What do you think of this?

http://hight3ch.com/post/philips-livingcolors/


----------



## Phaserburn (Mar 13, 2007)

Interesting... probably works best if you have white walls.


----------



## EricB (Mar 21, 2007)

Wow, it looks like they've made it better than that Tristar bulb!
This does screw in, right? (It's hard to tell from the picture).


----------



## kanarie (Mar 21, 2007)

Its a lamp by itself (lifestyle gadget)
I think it is Cool! (cost around $180 though)
they will have more of these items in the future


----------



## Lampje (Mar 22, 2007)

More info on: http://www.lighting.philips.com/microsite/living_colors/

Edit: I've bought one.
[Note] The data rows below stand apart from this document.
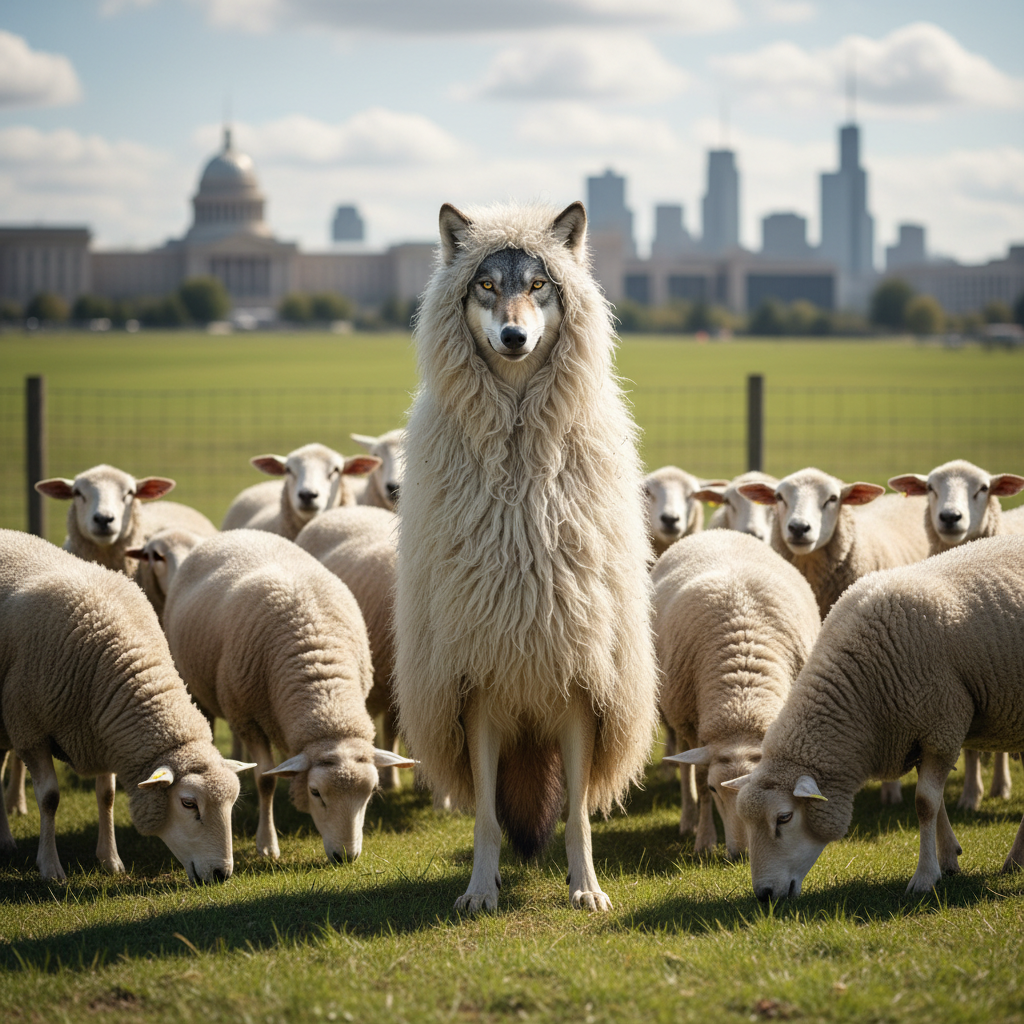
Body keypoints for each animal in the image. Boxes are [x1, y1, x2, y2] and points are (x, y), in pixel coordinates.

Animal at [0, 529, 253, 882]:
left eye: (232, 803)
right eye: (188, 804)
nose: (221, 874)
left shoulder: (102, 731)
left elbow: (106, 796)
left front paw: (110, 860)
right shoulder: (29, 729)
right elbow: (49, 798)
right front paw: (50, 868)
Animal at [394, 200, 660, 914]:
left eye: (539, 283)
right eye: (485, 284)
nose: (513, 336)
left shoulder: (580, 684)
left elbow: (578, 817)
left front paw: (586, 889)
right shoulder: (476, 684)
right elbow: (486, 816)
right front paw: (480, 891)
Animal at [655, 531, 821, 858]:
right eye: (715, 789)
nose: (741, 854)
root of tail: (717, 531)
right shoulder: (696, 729)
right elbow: (698, 779)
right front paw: (705, 840)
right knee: (684, 767)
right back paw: (688, 819)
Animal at [726, 535, 1024, 899]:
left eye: (783, 818)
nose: (764, 894)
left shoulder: (942, 726)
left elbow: (925, 803)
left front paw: (925, 877)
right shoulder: (921, 734)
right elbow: (937, 802)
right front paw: (948, 859)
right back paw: (1016, 860)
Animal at [889, 458, 1024, 810]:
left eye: (984, 488)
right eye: (930, 487)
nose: (950, 517)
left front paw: (985, 790)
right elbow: (972, 747)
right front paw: (970, 795)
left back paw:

Beamshots will follow. :laughin:


----------



## Gryloc (Mar 22, 2007)

If you are unsure if you would like such a gadget, you can try something that is not as expensive. I ran into this at DealXTreme last night before I ran into this thread. It was sitting in the "LED Headlamps" section for some odd reason. For $33, you can have something similar, even if it is not as bright, or as sleek to use.

http://www.dealextreme.com/details.dx/sku.2512

It is a 5W light, so it must use some cheaper Chinese brand RGB emitter or star in there. The remote doea not allow you to scroll so finely, but it does give you preset colors and options to dim and stuff. The whole unit is also much smaller, so you can fit it into more light fixtures than that huge, bulky Phillips RGB light. With these, you may be able to afford to put one in every room of the house.

This is not the last that we will see of remote controlled RGB light bulbs...


-Tony


----------